Recorded data Block Start
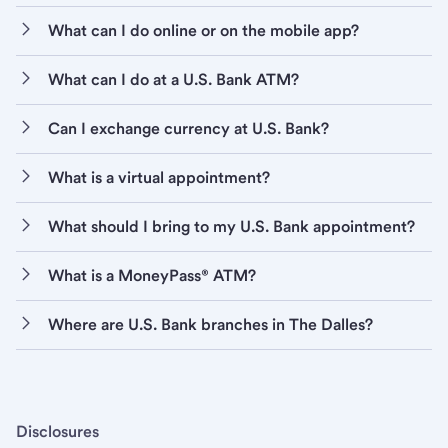
What can I do online or on the mobile app?
What can I do at a U.S. Bank ATM?
Can I exchange currency at U.S. Bank?
What is a virtual appointment?
What should I bring to my U.S. Bank appointment?
What is a MoneyPass® ATM?
Where are U.S. Bank branches in The Dalles?
Disclosures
Recorded data Block End
Required work
Copy out the text of the rows above word for word, leaving out the pictures.

Expected answer
What can I do online or on the mobile app?
What can I do at a U.S. Bank ATM?
Can I exchange currency at U.S. Bank?
What is a virtual appointment?
What should I bring to my U.S. Bank appointment?
What is a MoneyPass® ATM?
Where are U.S. Bank branches in The Dalles?
Disclosures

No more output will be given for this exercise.